A: An Adjunct Clinical Preceptor is a licensed health professional who provides clinical education to students in their area of expertise. Clinical preceptors assist students in strengthening their foundations in physical exams, problem assessment, diagnosis, procedural skills, treatment, recording and reporting, and consulting. Preceptors are mentors and role models who instruct the student academic and clinical environment. Preceptors receive guidance from academic and clinical objectives provided by the South College, School of Physician Assistant Studies.
Q: What are some of the responsibilities of a clinical preceptor?
A: Some of the responsibilities of a preceptor include and are not limited to:
- Allowing for clinical space and a variety of clinical patient encounters necessary for experience within the rotation.
- Ensuring the student receives a wide clinical experience by reviewing the necessary clinical objectives for the specific rotation. Preceptors supplement the student with information to build upon and strengthen the student’s current foundation of knowledge.
- Preceptors must be on site to teach, consult and supervise the student. This commitment may be shared by two or more approved Clinical Preceptors. Students are expected to work an average of 45 hours per week.
- Preceptors assist in developing the student’s skills through observation, demonstration and advising during the clinical phase of the rotation.
- As preceptors get to know the student, he or she may increase the level of responsibility to the student in clinical assessment and management.
- Preceptors provide the student an opportunity to utilize and become proficient in electronic or manual medical record skills.
- Preceptors re-evaluate each patient a student presents ensuring accuracy in history and physical examine techniques.
- The preceptors supervision ensures students do not practice outside of their known competencies and within the state’s legislation.
- Preceptors ensure all patients seen by a student are presented and an accurate diagnosis and medical management plan is transcribed.
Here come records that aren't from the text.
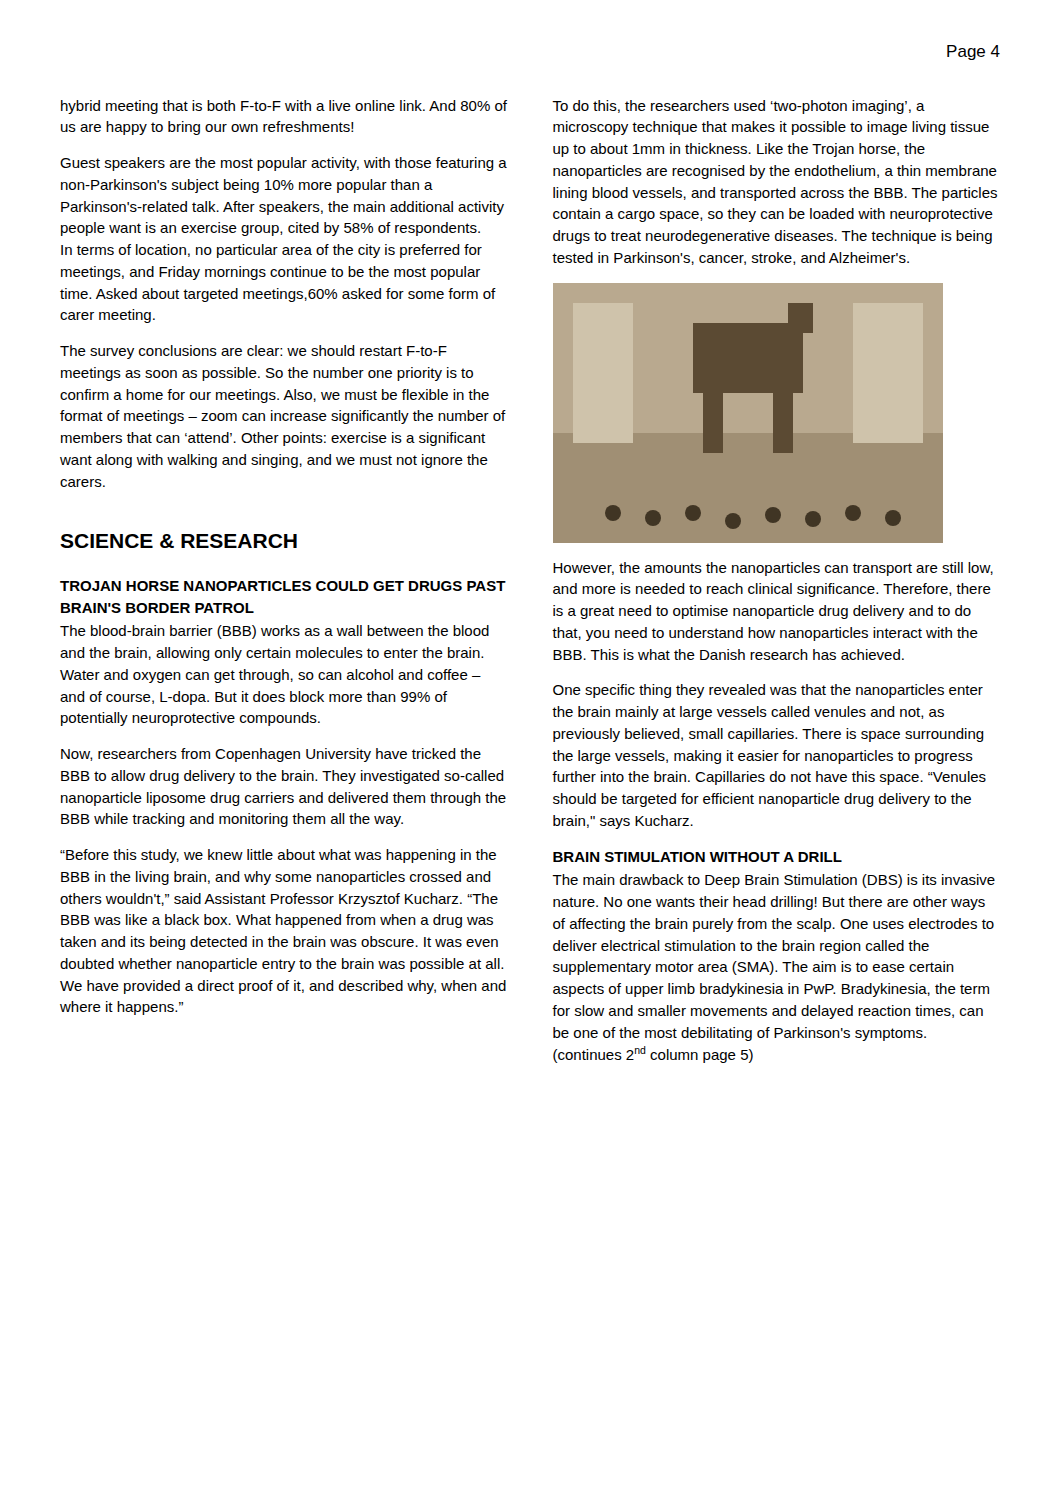Page 4
hybrid meeting that is both F-to-F with a live online link. And 80% of us are happy to bring our own refreshments!
Guest speakers are the most popular activity, with those featuring a non-Parkinson's subject being 10% more popular than a Parkinson's-related talk. After speakers, the main additional activity people want is an exercise group, cited by 58% of respondents.
In terms of location, no particular area of the city is preferred for meetings, and Friday mornings continue to be the most popular time. Asked about targeted meetings,60% asked for some form of carer meeting.
The survey conclusions are clear: we should restart F-to-F meetings as soon as possible. So the number one priority is to confirm a home for our meetings. Also, we must be flexible in the format of meetings – zoom can increase significantly the number of members that can ‘attend’. Other points: exercise is a significant want along with walking and singing, and we must not ignore the carers.
SCIENCE & RESEARCH
Trojan horse nanoparticles could get drugs past brain's border patrol
The blood-brain barrier (BBB) works as a wall between the blood and the brain, allowing only certain molecules to enter the brain. Water and oxygen can get through, so can alcohol and coffee – and of course, L-dopa. But it does block more than 99% of potentially neuroprotective compounds.
Now, researchers from Copenhagen University have tricked the BBB to allow drug delivery to the brain. They investigated so-called nanoparticle liposome drug carriers and delivered them through the BBB while tracking and monitoring them all the way.
“Before this study, we knew little about what was happening in the BBB in the living brain, and why some nanoparticles crossed and others wouldn't,” said Assistant Professor Krzysztof Kucharz. “The BBB was like a black box. What happened from when a drug was taken and its being detected in the brain was obscure. It was even doubted whether nanoparticle entry to the brain was possible at all. We have provided a direct proof of it, and described why, when and where it happens.”
To do this, the researchers used ‘two-photon imaging’, a microscopy technique that makes it possible to image living tissue up to about 1mm in thickness. Like the Trojan horse, the nanoparticles are recognised by the endothelium, a thin membrane lining blood vessels, and transported across the BBB. The particles contain a cargo space, so they can be loaded with neuroprotective drugs to treat neurodegenerative diseases. The technique is being tested in Parkinson's, cancer, stroke, and Alzheimer's.
However, the amounts the nanoparticles can transport are still low, and more is needed to reach clinical significance. Therefore, there is a great need to optimise nanoparticle drug delivery and to do that, you need to understand how nanoparticles interact with the BBB. This is what the Danish research has achieved.
One specific thing they revealed was that the nanoparticles enter the brain mainly at large vessels called venules and not, as previously believed, small capillaries. There is space surrounding the large vessels, making it easier for nanoparticles to progress further into the brain. Capillaries do not have this space. “Venules should be targeted for efficient nanoparticle drug delivery to the brain," says Kucharz.
Brain stimulation without a drill
The main drawback to Deep Brain Stimulation (DBS) is its invasive nature. No one wants their head drilling! But there are other ways of affecting the brain purely from the scalp. One uses electrodes to deliver electrical stimulation to the brain region called the supplementary motor area (SMA). The aim is to ease certain aspects of upper limb bradykinesia in PwP. Bradykinesia, the term for slow and smaller movements and delayed reaction times, can be one of the most debilitating of Parkinson's symptoms. (continues 2nd column page 5)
All documentation by a student must be reviewed for accuracy and counter-signed by the preceptor.
- Preceptors evaluate the student’s didactic and clinical knowledge through feedback with the student, faculty, by completing the student’s clinical evaluation form and via telephone should he or she have concerns or questions regarding students or the clinical phase of the program. Any concerns or questions regarding mentoring, clinical syllabi, clinical rotations, and student concerns should be directed to the Director of Clinical services via phone or e-mail.
Q: Am I allowed to pick my own clinical rotation sites and preceptors?
A: Clinical learning rotation sites and preceptors are selected and evaluated by the PA Program’s Clinical Faculty. Students are not required or permitted to supply their own clinical sites or preceptors. However, students may suggest a clinical site/preceptor to the Director of Clinical Services a minimum of four months prior to the start of the suggested clinical rotation. The Director of Clinical Services will approve or disapprove of the prospective site/preceptor following evaluation of the site and preceptor by the Clinical Faculty. Students are not permitted to make formal arrangements for clinical learning rotations with clinical sites or preceptors without prior approval from the Director of Clinical Services. Students are responsible for their own travel, meals, and lodging during the clinical year.
If you or someone you know are a licensed health care provider in Behavioral Health, Woman’s Health, General Surgery, Emergency Medicine, Pediatrics, Internal Medicine, Family/Geriatric Medicine, Cardiology, Pulmonology, Gastroenterology, Urology, Orthopedics, Infectious Disease or other specialty, and are interested in mentoring or precepting a physician assistant student, please make inquiries to firstname.lastname@example.org.
Q: What percent of graduates are employed and in which clinical areas?
A: Our most recent alumni employment review was completed in November 2016. The majority are working in Primary Care (defined as Family Medicine, Internal Medicine, OB/GYN, and Pediatrics).